Выбрать главу

Да, двадцать подсудимых, а суд в считанные дни… А мне они как в один вечер слились: я навещал Евгения Иваныча. И я видел, понимал и чувствовал, что ему, «сухарю», «учителю черчения», горькая отрада говорить о своем подсудимом.

«Да, знаете ли вы, — говорил Кедрин, жадно и коротко затягиваясь пахитоской, — будь на Руси побольше таких, и судьба родины была бы иной. Умнейший ум, характерный характер. Никакой позы, серьезное достоинство. Уж на что Дейер грубиян, и тот не смеет. Ну и Муравьев, прокурорское святейшество, тоже говорит: „Поразительно все-таки: последние минуты, расчет происходит, расчет за все, а он, вы смотрите-ка, он о себе ни на миг, его заботят лишь интересы сообщества…“ Поверьте, Владимир Рафаилыч, у меня ни тени обольщения: дескать мой клиент. Все согласны, что Михайлов — ведущая фигура процесса. И это так, так! Он в центре внимания и своих, и судей, и защитников».

Приговор, конечно, был предрешен. Но формально еще не вынесен. И вот накануне мне показалось, что визит мой в тягость Кедрину.

Евгений Иваныч медленно убрал со стола бумаги. Стол был гол, пуст.

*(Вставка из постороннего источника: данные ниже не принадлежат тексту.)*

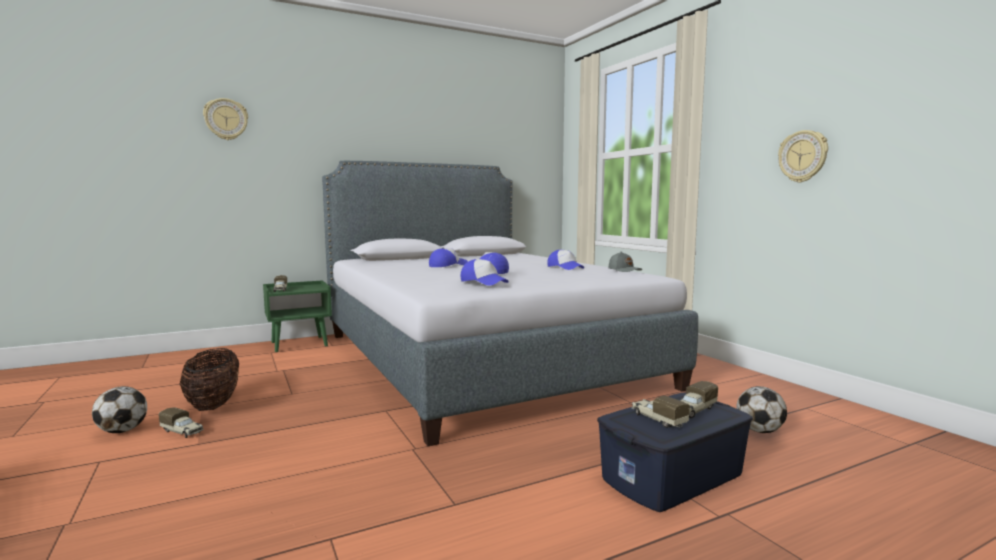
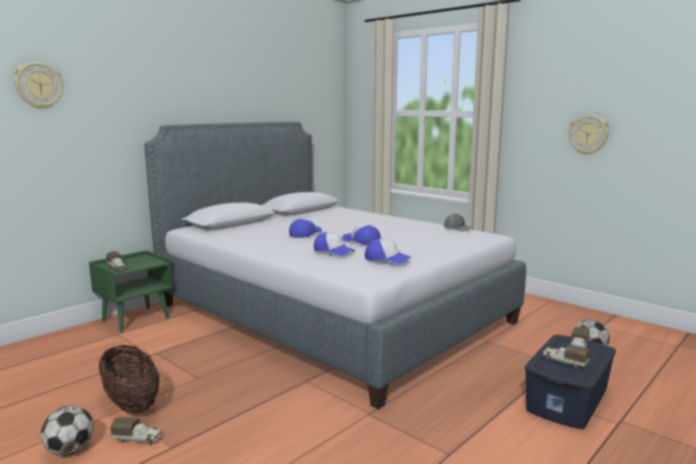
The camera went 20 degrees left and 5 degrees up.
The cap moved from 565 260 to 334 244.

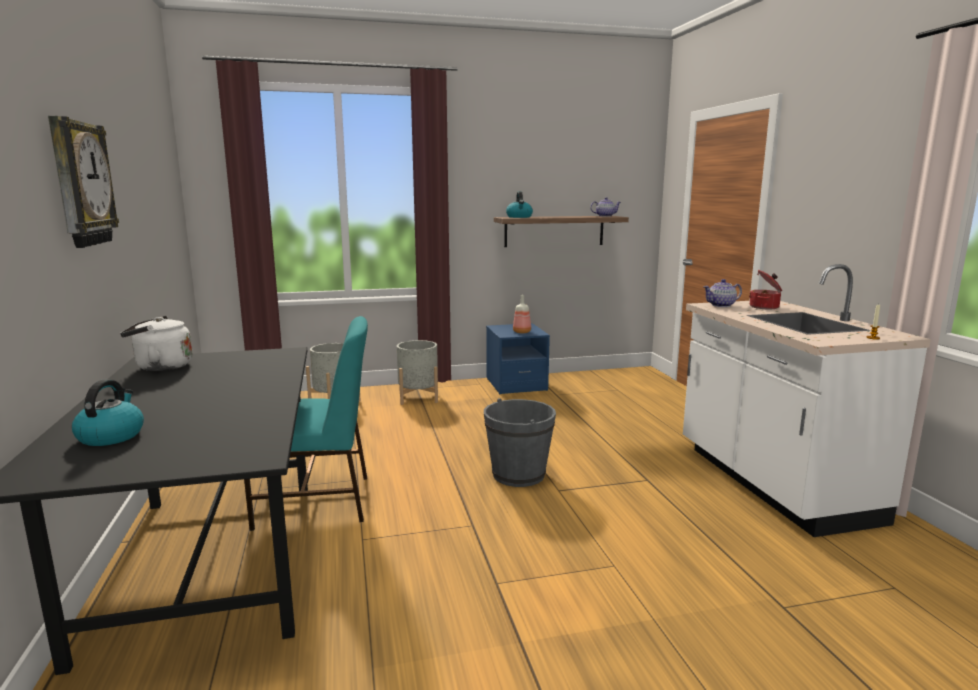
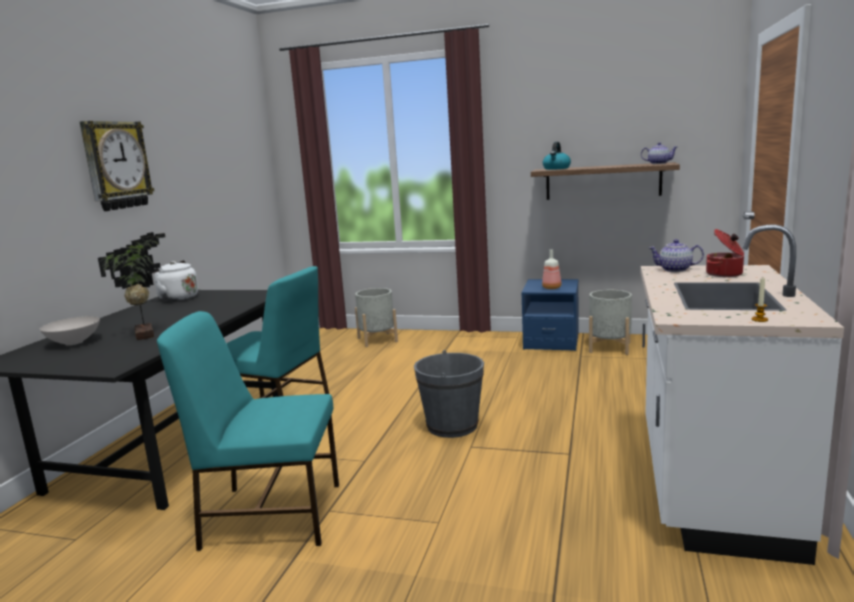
The camera went 30 degrees right and 0 degrees up.
The grey_planter moved from 417 372 to 610 322.
The kettle at 108 412 was replaced by the white_bowl at 70 330.
The potted_plant at 132 286 appeared.
The turquoise_chair at 248 431 appeared.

И в этой оголенности, в этой пустоте было что-то… от приговора. Кедрин поводил ладонями по ворсистому сукну. Он будто не верил этой пустоте. Лицо его было совершенно серое, даже с желтизной. Он подержал папиросную коробку и поставил на место сонным движением.

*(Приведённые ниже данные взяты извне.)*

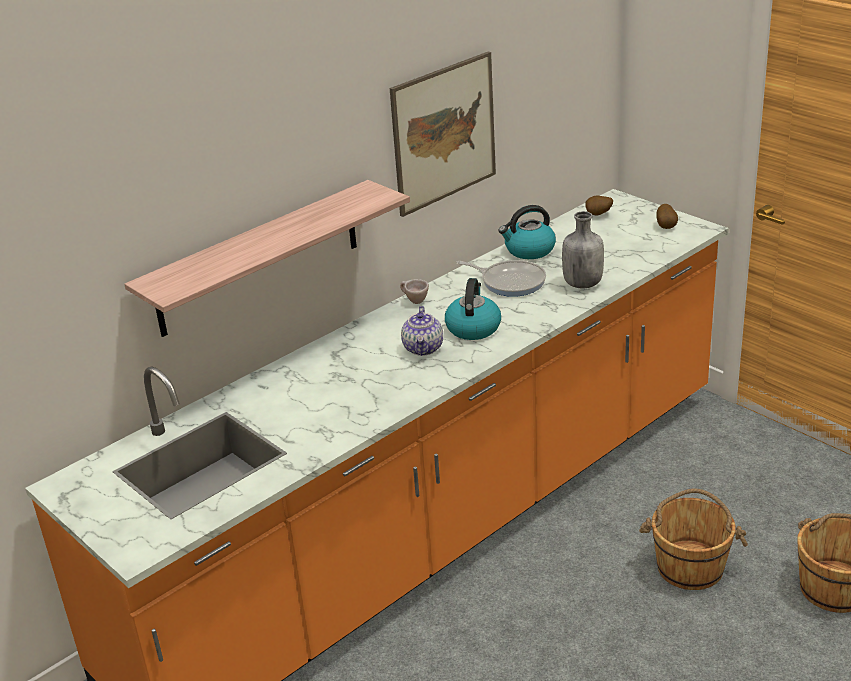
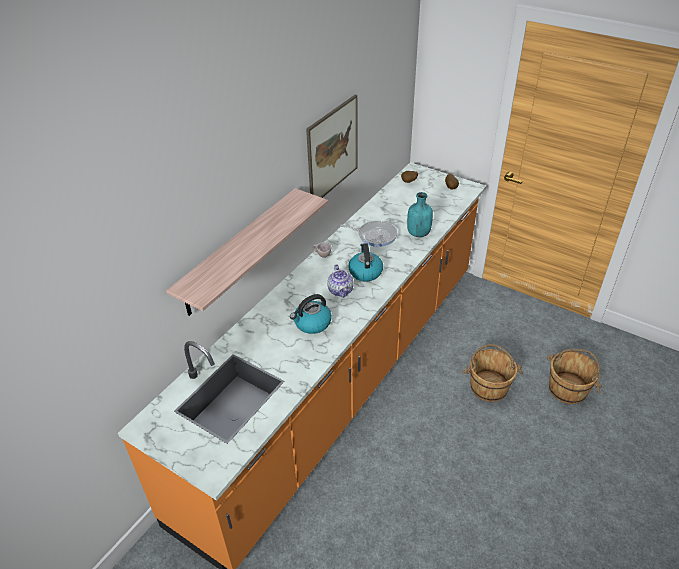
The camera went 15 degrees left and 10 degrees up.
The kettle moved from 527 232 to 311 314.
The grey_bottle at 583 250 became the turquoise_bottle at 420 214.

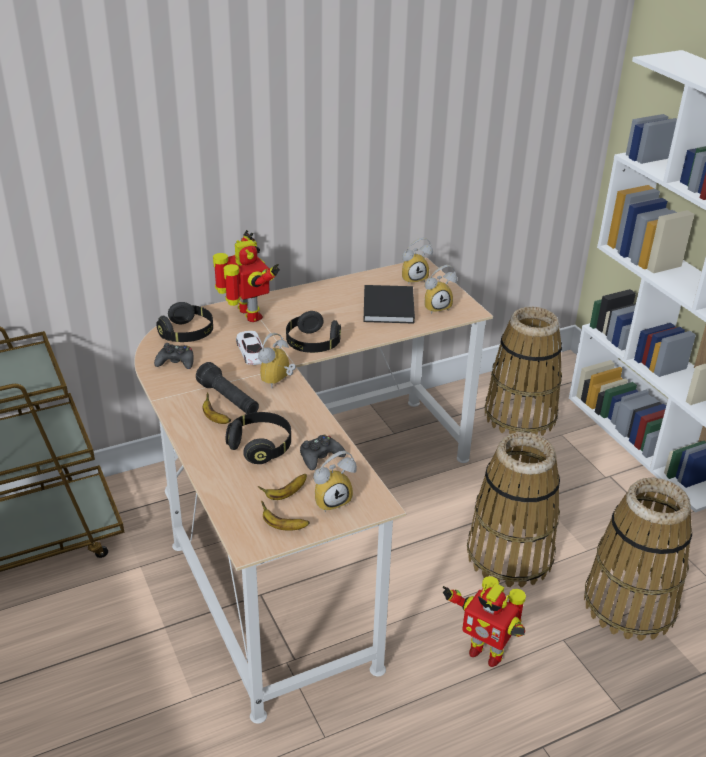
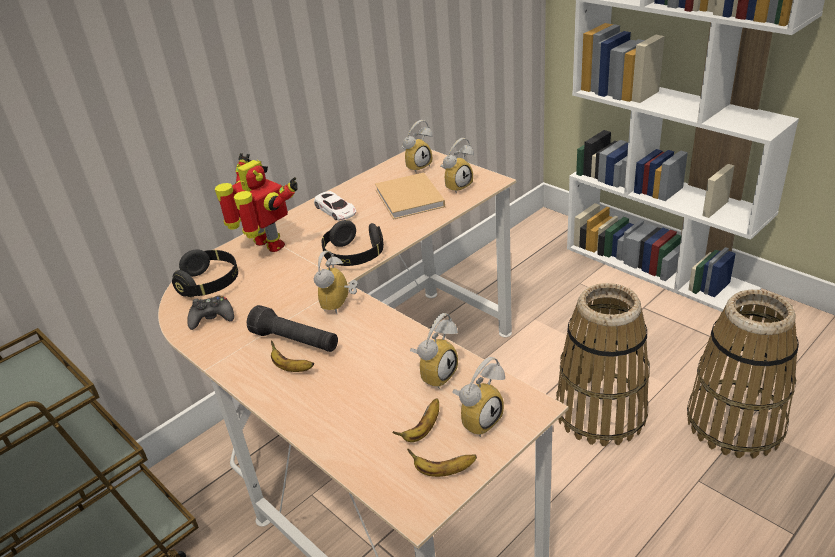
The camera went 15 degrees left and 0 degrees up.
The black_book at 389 304 became the beige_book at 410 196.
The basket at 523 371 disappeared.
The white_toy_car moved from 249 348 to 335 206.
The black_headphones at 258 438 disappeared.
The black_game_controller at 323 452 was replaced by the alarm_clock at 434 351.
The toy_robot at 484 621 disappeared.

И вдруг заговорил высоким, почти пронзительным голосом: «Есть минуты, когда не можешь оторвать взгляда от шеи подзащитного. Встаешь, садишься, бросаешь шаблонные фразы: „Господа судьи, позвольте…“ А мысль одна: неужели эту шею обовьет петля-удавка? Вот именно, эту, эту… Скользит змеиное, шипящее чувство… чувство собственной причастности. Личной причастности к палачеству. Ты защитник, ты единственный, ты дорог, близок подзащитному. И он тебе делается бесконечно близок и дорог. Но ты беспомощен. И эта беспомощность есть причастность к палачеству… Я уже пережил такое, защищая Софью Львовну Перовскую. И остался жить. И вот опять причастность, а я опять останусь жить…»

4

Утверждают: нет ничего тайного, что не стало бы явным. Неправда! Есть много тайн, не ставших явными; ни единой нотой не вошли они в аккорд жизни. Ложь, зло, подлость, они словно бы вторично торжествуют — минет время, лезут, как шило из рогожи: дескать, вот мы какие, любуйтесь. А тайны, достойные людской памяти, зачастую истаивают призрачным дымом. Чудовищная несправедливость! Как смерть детей…

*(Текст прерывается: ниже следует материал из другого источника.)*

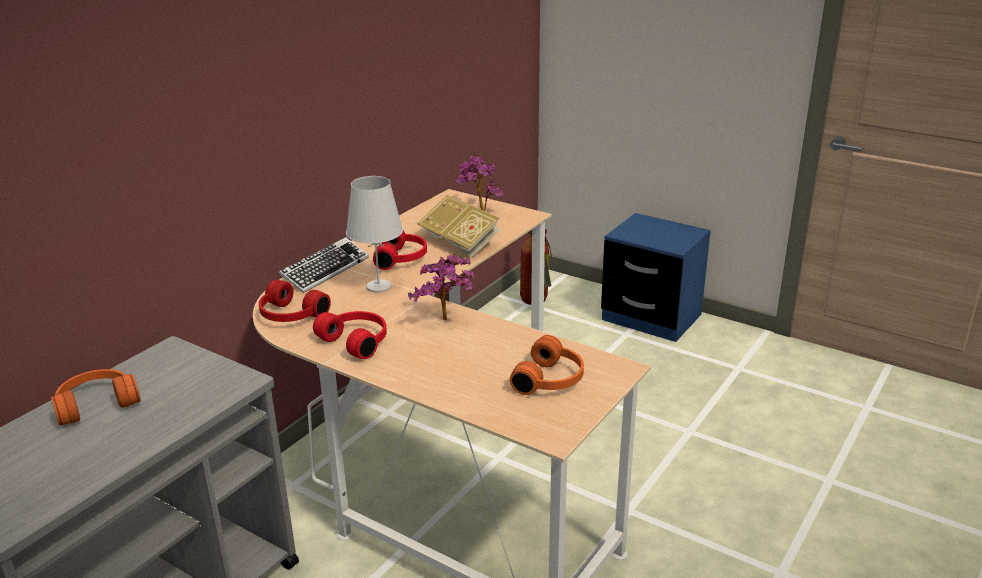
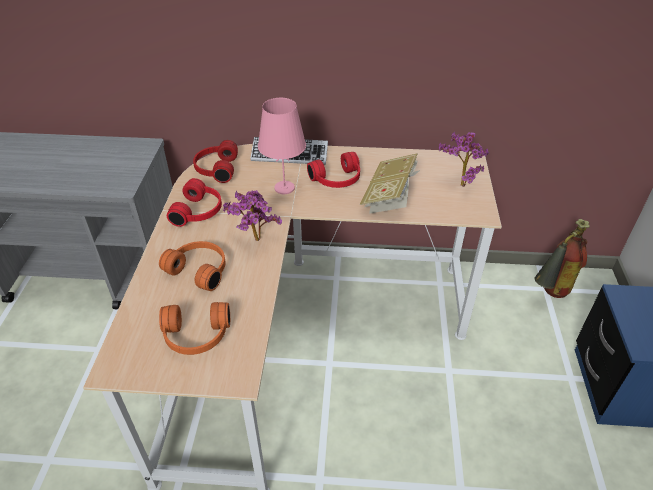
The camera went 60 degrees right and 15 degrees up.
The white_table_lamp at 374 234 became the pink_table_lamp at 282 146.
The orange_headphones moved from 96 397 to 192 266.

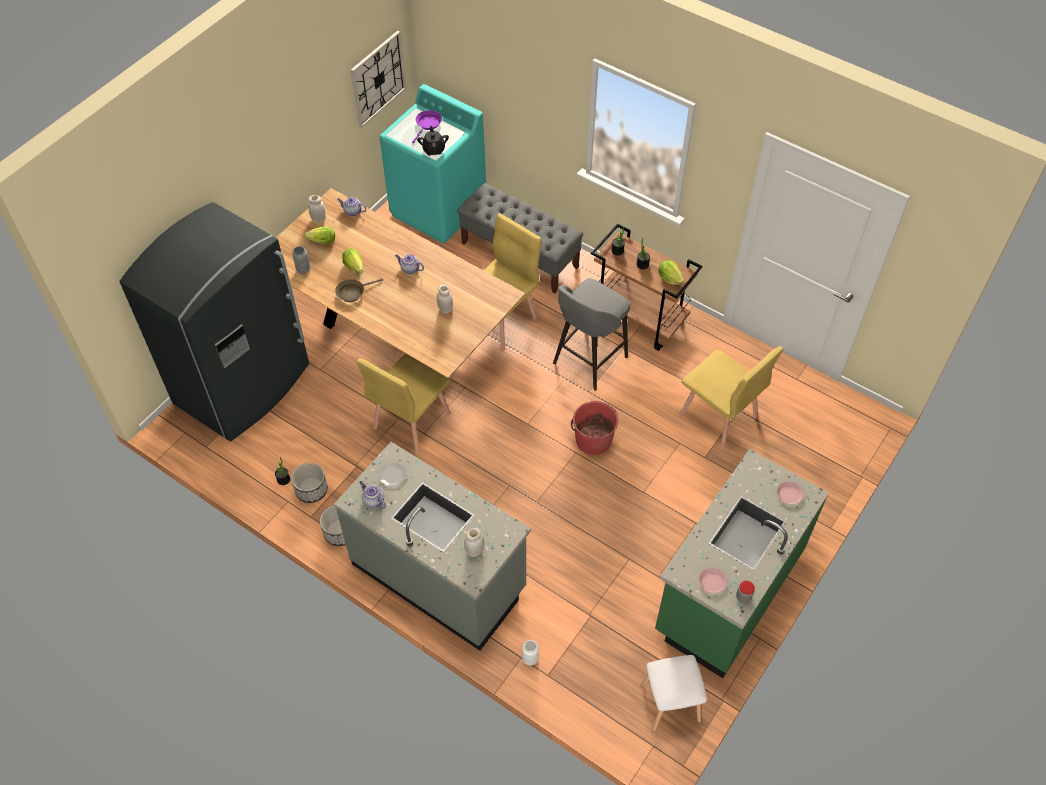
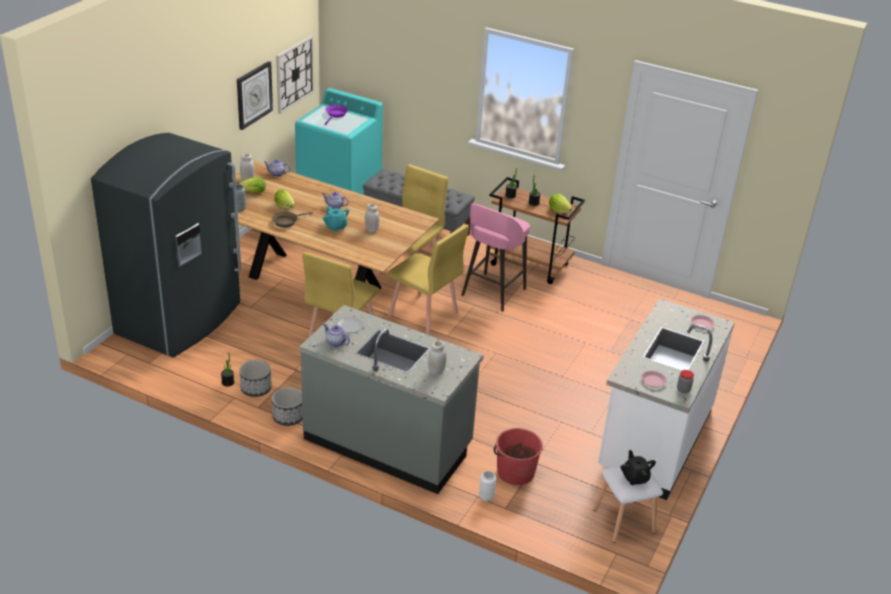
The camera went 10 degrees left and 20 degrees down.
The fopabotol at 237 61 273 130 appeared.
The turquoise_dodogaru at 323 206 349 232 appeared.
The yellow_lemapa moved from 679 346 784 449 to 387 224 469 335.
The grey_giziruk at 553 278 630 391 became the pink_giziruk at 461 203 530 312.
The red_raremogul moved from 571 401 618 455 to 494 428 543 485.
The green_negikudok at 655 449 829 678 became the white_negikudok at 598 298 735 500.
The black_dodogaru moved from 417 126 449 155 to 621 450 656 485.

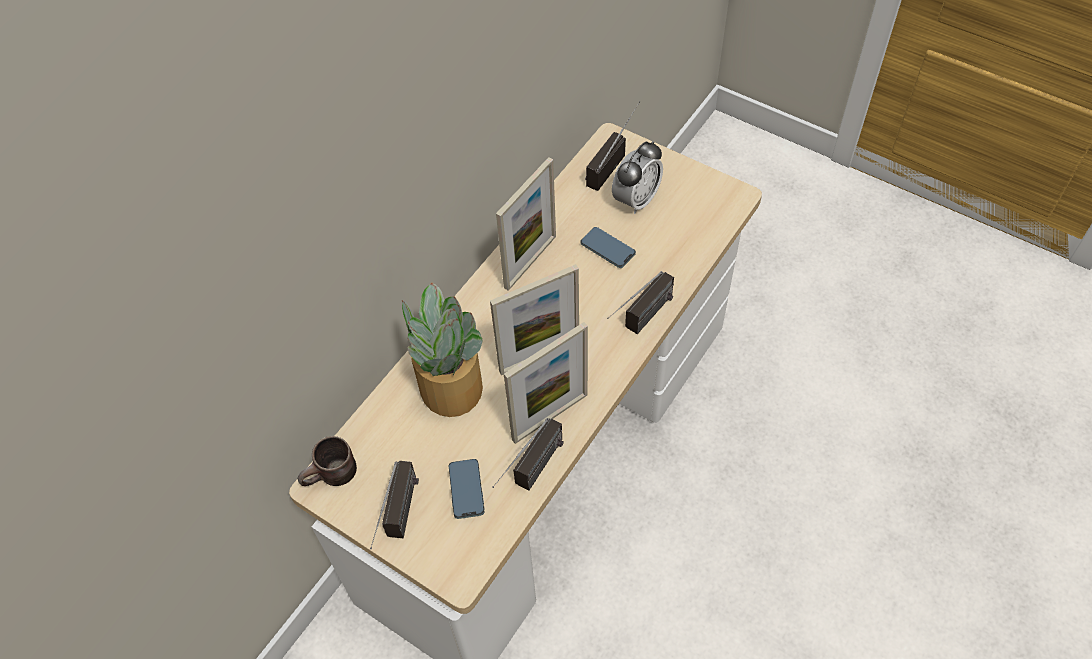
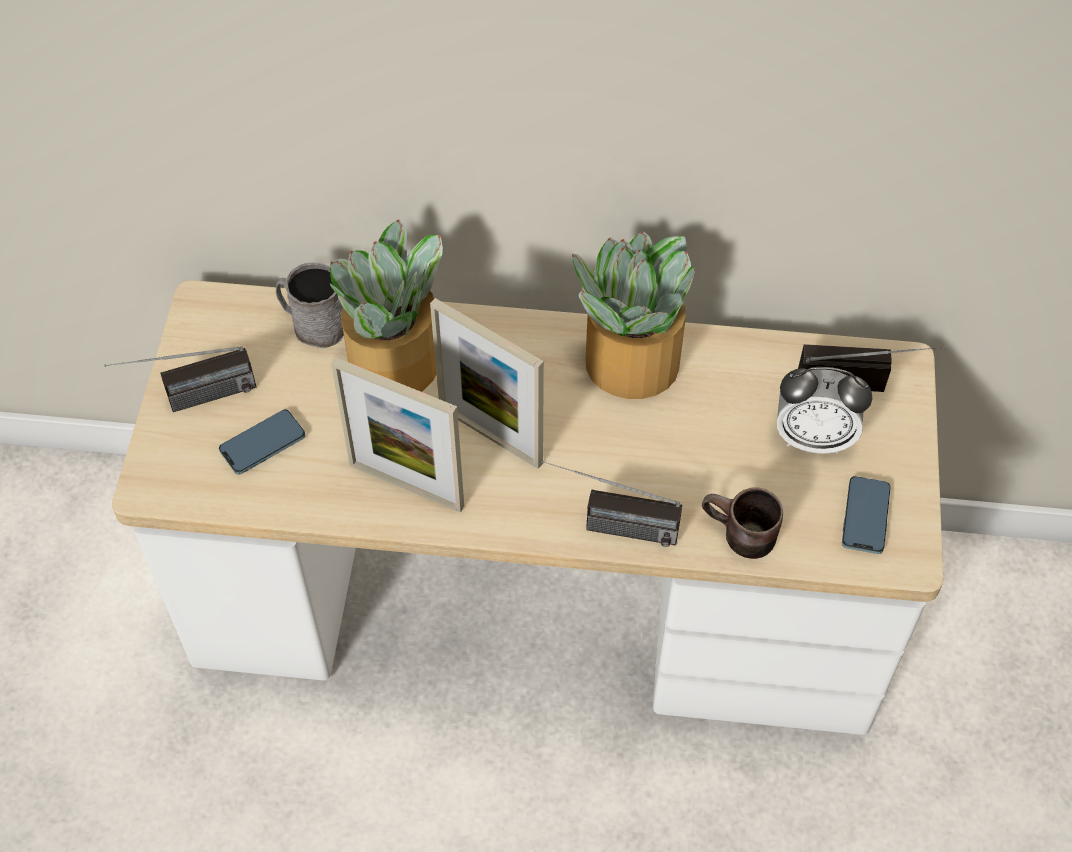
The camera went 60 degrees right and 0 degrees up.
The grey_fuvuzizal at 276 262 344 348 appeared.
The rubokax at 496 157 556 291 was replaced by the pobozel at 572 231 695 399.
The brown_fuvuzizal moved from 298 436 357 486 to 702 487 783 559.
The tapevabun moved from 581 227 636 268 to 842 476 891 554.
The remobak at 492 418 564 491 disappeared.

Спаситель таких тайн святое дело делает. Присяжный поверенный, похожий на чертежника или бухгалтера, сильно рисковал. Непременно — и это в лучше случае — угнали бы в тмутаракань; он знал, понимал, но сделал.

Еще вершилось судоговорение. Одергивал адвокатов сенатор Дейер, обрывал подсудимых. Выслушивали мундирные судьи: «Да, я принадлежал к партии. Да, я принадлежал к организации… Вы и мы — враждующие стороны. Посредников нет. Где гласность? Двери закрыты, мы — связаны, вы — с мечом».

Еще были дни до приговора. И Михайлов торопился. Клочки тонкой бумаги. Мелкий почерк, буква к букве, словам тесно. И они задохнулись бы в тесноте, когда бы после каждого свидания Евгений Иваныч не уносил письма Михайлова.

Уносил и передавал. Нет, не мне, я даже и не знал. Молодцом был Евгений Иваныч, недаром Михайлов его выбрал. Не я один, оказывается, наведывался к Кедрину, на Слоновую улицу, не я один…

О чем писал Александр Дмитрич? О чем и кому?

О товарищах — товарищам… Об уже погибших: сохраните память, прославьте незабвенных и великих — Андрея Иваныча Желябова, Софью Львовну Перовскую… О тех, кто еще жив, кто рядом с ним, на скамье подсудимых: Колоткевич — настоящий апостол свободы; Баранников — рыцарь без страха и упрека; Клеточников — человек, достойный высокого уважения…

В Эртелев, во флигель, скользила тень. А на окне горели свечи в старинном канделябре — знак безопасности. И Анна Павловна Корба входила, на бровях снежинки таяли… Тонкие лоскутки, исписанные в тюремной камере… Корба уходила, унося тонкие лоскутки, тень скользила наискось через двор, исчезала в воротах, как и не была… И оставались с Аннушкой вот эти копии: «Смерть много лучше прозябания и медленного разрушения. Поэтому я так спокойно и весело жду приближающегося момента небытия… Будьте счастливы в беде, будьте счастливы в своем тесном союзе…»

Знаете, я сейчас подумал. Можно удержать в памяти лицо человека, жест, походку, почерк. А голос? Помнишь, конечно, бас был или дискант. Ну, а так: подумать о ком-нибудь и чтобы тотчас возник голос? А вот раскроешь автора, знакомого очно, раскроешь, начнешь читать — и в ушах так и звучат его интонации.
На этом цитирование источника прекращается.